3M’s platform of microneedle-based drug-delivery technologies include the solid Microstructured Transdermal System (sMTS), which contains 200 to 1,300 structures for delivering vaccines and highly potent proteins or peptides. 3M’s hollow Microstructured Transdermal System (hMTS) contains just 18 needles arranged across an array that is about the size of a U.S. dime. The hMTS is designed to provide high-volume (0.5-2 mL) delivery of liquid formulations. “Microneedle technologies that rely on coating the antigen on the microneedle can be limited in the dose they can deliver,” says Meitz. “Vaccines with a very high dose [>1 mg] can be challenging to coat. These dose limitations can be overcome by a microneedle-based system that can deliver higher volumes of liquid formulations, such as hMTS.”

Painless, Potent, And Different
Whether delivering liquid or dry formulations, there is no denying that getting large molecules into the body via oral methods has proven inefficient leaving injections as the viable alternative. But patients and caregivers are seeking less painful drug delivery options. Pharma is left with the challenge of responding with painless yet potent products. Microneedles may prove to be the answer in delivering these new compounds.
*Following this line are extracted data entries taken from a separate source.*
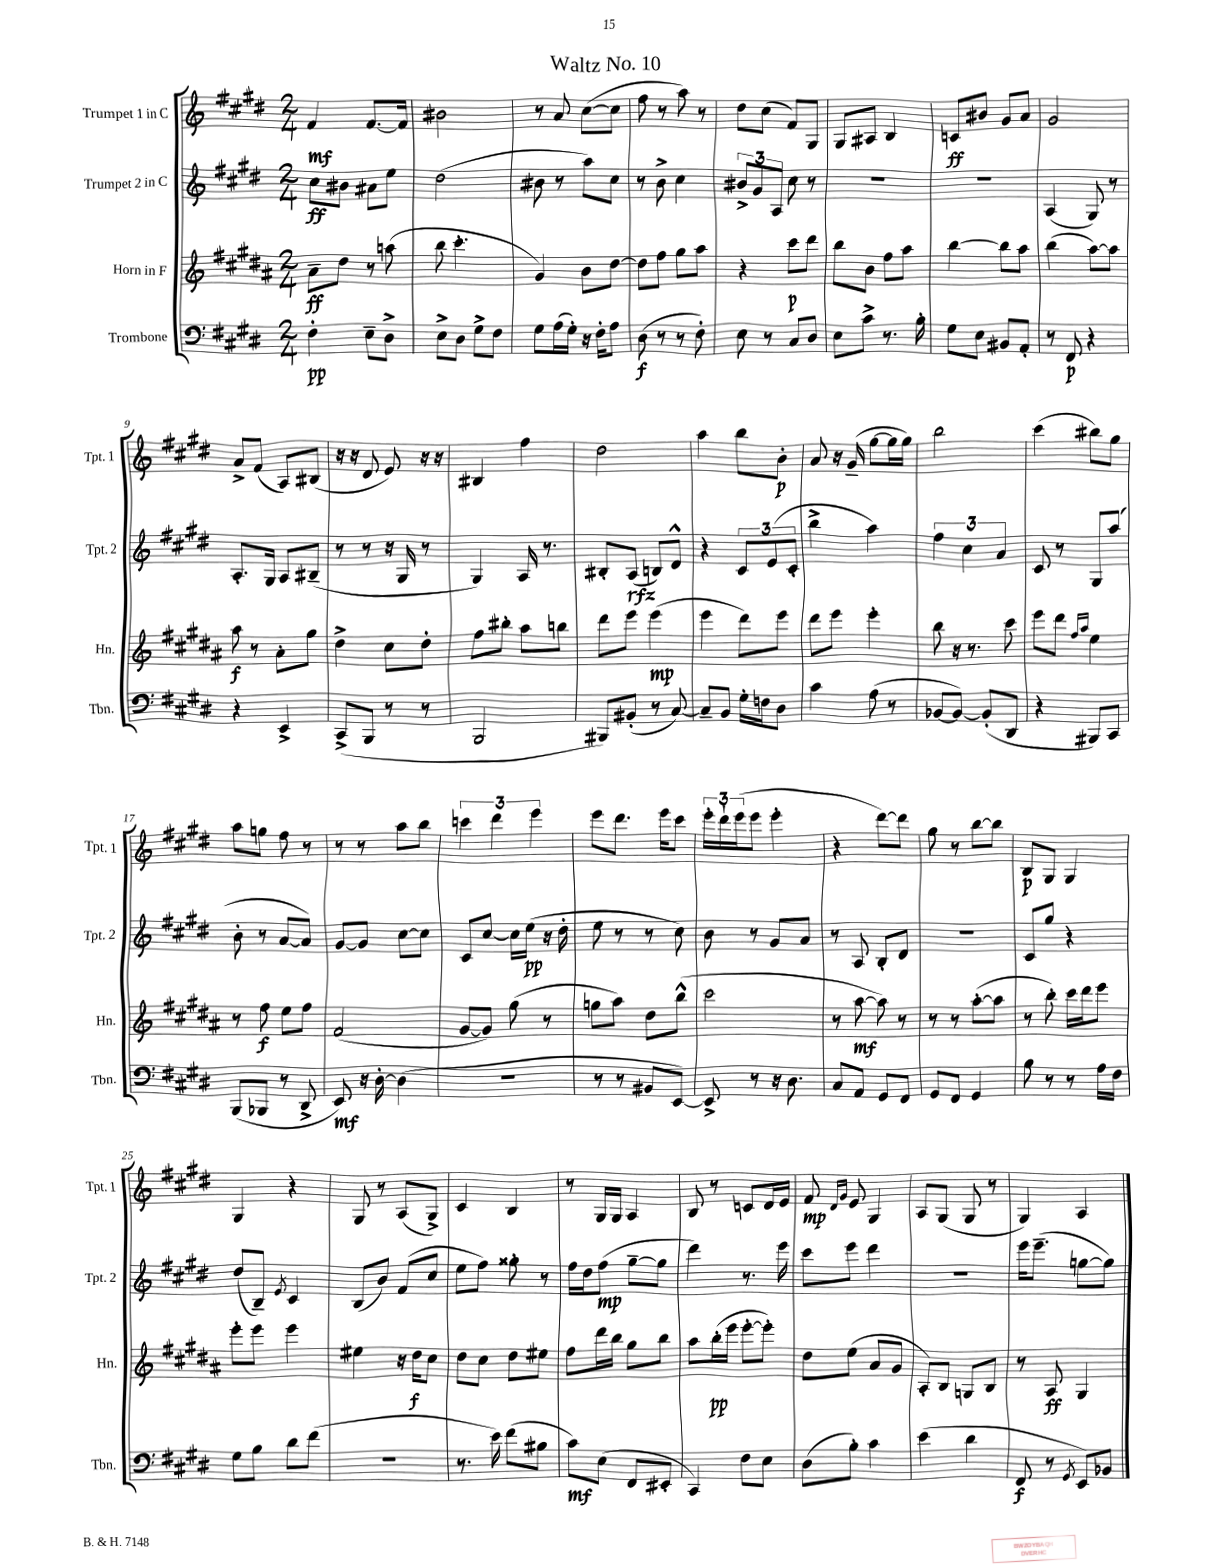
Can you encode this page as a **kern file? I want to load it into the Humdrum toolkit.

**kern	**kern	**kern	**kern
*staff4	*staff3	*staff2	*staff1
*clefF4	*clefG2	*clefG2	*clefG2
*k[f#c#g#d#]	*k[f#c#g#d#a#]	*k[f#c#g#d#]	*k[f#c#g#d#]
*M2/4	*M2/4	*M2/4	*M2/4
4F#'	8a#~	8cc#	4f#
.	8dd#	8b#	.
8E~	8r	8a#	[8.f#
8D#^	(8aa	8ee	.
.	.	.	16f#]
=	=	=	=
8E^	8bb	(2dd#	2b#
8D#	4.ccc#'	.	.
8G#^	.	.	.
8F#	.	.	.
=	=	=	=
8G#	4g#)	8b#	8r
(16A	.	8r	8a
16G#')	.	.	.
16r	8b	8aa)	([8cc#
16F#'	.	.	.
8A	[8dd#	8cc#	8cc#]
=	=	=	=
(8D#	8dd#]	8r	8ff#
8r	8ff#	8b^	8r
8r	8gg#	4cc#	8aa)
8F#')	8aa#	.	8r
=	=	=	=
8E	4r	12b#^	8dd#
.	.	12g#	.
8r	.	.	(8cc#
.	.	12A	.
8C#	8ccc#	8cc#	8f#)
8D#	8ddd#	8r	8G#
=	=	=	=
8E	8bb	2r	8G#
8c#^	8b	.	8A#
8.r	8ff#	.	4B
.	8aa#	.	.
16B'	.	.	.
=	=	=	=
8G#	[4bb	2r	8c
8E	.	.	8b#
8BB#	8bb]	.	8g#
8AA'	8aa#	.	8a
=	=	=	=
8r	(4bb	(4A	2g#
8FF#	.	.	.
4r	[8aa#)	8G#)	.
.	8aa#]	8r	.
=	=	=	=
4r	8aa#	8.A'	8a^
.	8r	.	(8f#
.	.	16G#	.
4EE^	8a#'	8A	8A)
.	8gg#	(8B#~	(8B#
=	=	=	=
(8CC#^	4dd#^	8r	16r
.	.	.	16r
8BBB	.	8r	8d#
8r	8cc#	16r	8e)
.	.	16G#	.
8r	8dd#'	8r	16r
.	.	.	16r
=	=	=	=
2BBB	8ff#	4G#)	4B#
.	8bb#'	.	.
.	8aa#	16A	4ff#
.	.	8.r	.
.	8bb	.	.
=	=	=	=
8BBB#)	8ddd#	8B#'	2dd#
(8BB#'	8eee	(8A	.
8r	(4eee	8B)	.
[8C#)	.	8d#^^	.
=	=	=	=
8C#~]	4eee	4r	4aa
8BB	.	.	.
16G#'	8ddd#)	12c#	8bb
16F	.	.	.
.	.	(12e	.
8D#	8eee	.	8b'
.	.	12c#'	.
=	=	=	=
4c#	8ddd#	4bb^	8a
.	8eee	.	16r
.	.	.	(16g#~
(8A	4eee'	4aa)	[8gg#
8r	.	.	16gg#]
.	.	.	16gg#)
=	=	=	=
[8BB-	8bb	6ff#	2bb
8BB-_)	16r	.	.
.	.	6cc#	.
.	8.r	.	.
(8BB-']	.	.	.
.	.	6a	.
8DD#	8ccc#	.	.
=	=	=	=
4r	8eee	8c#	(4ccc#
.	8ddd#	8r	.
.	16qqff#	.	.
.	16qqaa#	.	.
8BBB#)	4ee	8G#	8bb#)
8CC#	.	(8aa	8gg#
=	=	=	=
(8BBB	8r	8b'	8aa
8BBB-	8ff#	8r	8gg
8r	8ee	[8a	8ff#
8DD#^	8ff#	8a])	8r
=	=	=	=
8EE)	(2f#	[8g#	8r
16r	.	8g#]	8r
[16D#'	.	.	.
(4D#]	.	[8cc#	8aa
.	.	8cc#]	8bb
=	=	=	=
2r	[8g#	8c#	6ccc
.	8g#])	[8cc#	.
.	.	.	6ddd#
.	(8gg#	16cc#]	.
.	.	(16ee	.
.	.	.	6eee
.	8r	16r	.
.	.	16dd#'	.
=	=	=	=
8r	8gg	8ee	8eee
8r	8aa#)	8r	8.ddd#
8BB#	8dd#	8r	.
.	.	.	16eee
[8EE)	(8bb^^	8cc#)	8ccc#
=	=	=	=
8EE^]	2ccc#	8b	24eee'
.	.	.	24ddd#`
.	.	.	(24eee
8r	.	8r	8eee
16r	.	8g#	4eee'
8.D#	.	.	.
.	.	8a	.
=	=	=	=
8C#	8r	8r	4r
8AA	[8aa#	8A	.
8GG#	8aa#])	8B'	[8ddd#)
8FF#	8r	8d#	8ddd#]
=	=	=	=
8GG#	8r	2r	8gg#
8FF#	8r	.	8r
4GG#	([8aa#'	.	[8bb
.	8aa#]	.	8bb]
=	=	=	=
8B	8r	8c#	8B
8r	8bb')	8gg#	8G#
8r	16ccc#	4r	4G#
.	16ddd#	.	.
16A	8eee	.	.
16F#	.	.	.
=	=	=	=
8G#	8eee'	(8dd#	4G#
8B	8eee	8B~)	.
.	.	8qe	.
8d#	4eee	4c#	4r
(8f#	.	.	.
=	=	=	=
2r	4ee#	(8B	8G#
.	.	8b)	8r
.	16r	(8f#	(8A
.	16dd#	.	.
.	8cc#	8cc#	8G#^)
=	=	=	=
8.r	8dd#	8ee	4c#
.	8cc#	8ff#)	.
16e)	.	.	.
(8f#	8dd#	8gg##'	4B
8B#	8ee#	8r	.
=	=	=	=
8c#)	8ff#	16ff#	8r
.	.	16dd#	.
(8E	16ddd#	(8ff#	16G#
.	16bb	.	16G#
8FF#	8gg#	[8gg#~	4A
8EE#'	8bb	8gg#]	.
=	=	=	=
4CC#)	8aa#	4ddd#)	8B
.	(16bb'	.	8r
.	16eee	.	.
8F#	[8eee'	8.r	8c
8E	8eee'])	.	16d#
.	.	16eee	16e
=	=	=	=
(8D#	8dd#	8ccc#	8f#
.	.	.	16qqd#
.	.	.	16qqg#
8B')	(8ee	8eee	8e
4c#	8a#	4ddd#	4G#
.	8g#	.	.
=	=	=	=
(4e	8A#')	2r	8A
.	8B	.	(8G#
4d#	8G	.	8G#
.	8B	.	8r
=	=	=	=
8FF#	8r	16eee	4G#)
.	.	(8.eee~	.
8r	8A#	.	.
8qGG#	.	.	.
8EE)	4G#	[8gg	4A
8BB-	.	8gg])	.
==	==	==	==
*-	*-	*-	*-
In addition, the pros say that as a transdermal delivery mechanism, microneedles offer increased compound stability, improved patient convenience, and better potency and may prove a cost-effective drug delivery option. According to the researchers at Georgia Tech, if mass-produced, the dissolvable microneedle patches are expected to cost about the same as conventional needle-and-syringe techniques and may lower the overall cost of immunization programs by reducing personnel costs and waste disposal requirements.

There is also the possibility of market patent value that microneedles bring to pharmaceutical companies. Some might be looking to extend patent protection for compounds whose patents are about to expire. Finding an alternative delivery method for a franchise molecule is a way to do that. There is also value in discovering a drug delivery system during Phase 1 or 2 development when other options have failed.

“We expect that as more biopharmaceutical products are developed, the demand for needlefree injection systems is going to grow,” says Meitz. “Pharmaceutical companies need to find ways to differentiate their products. Physicians want to see products that increase compliance and keep patients away from the clinic, and patients want administration that is convenient and painless.”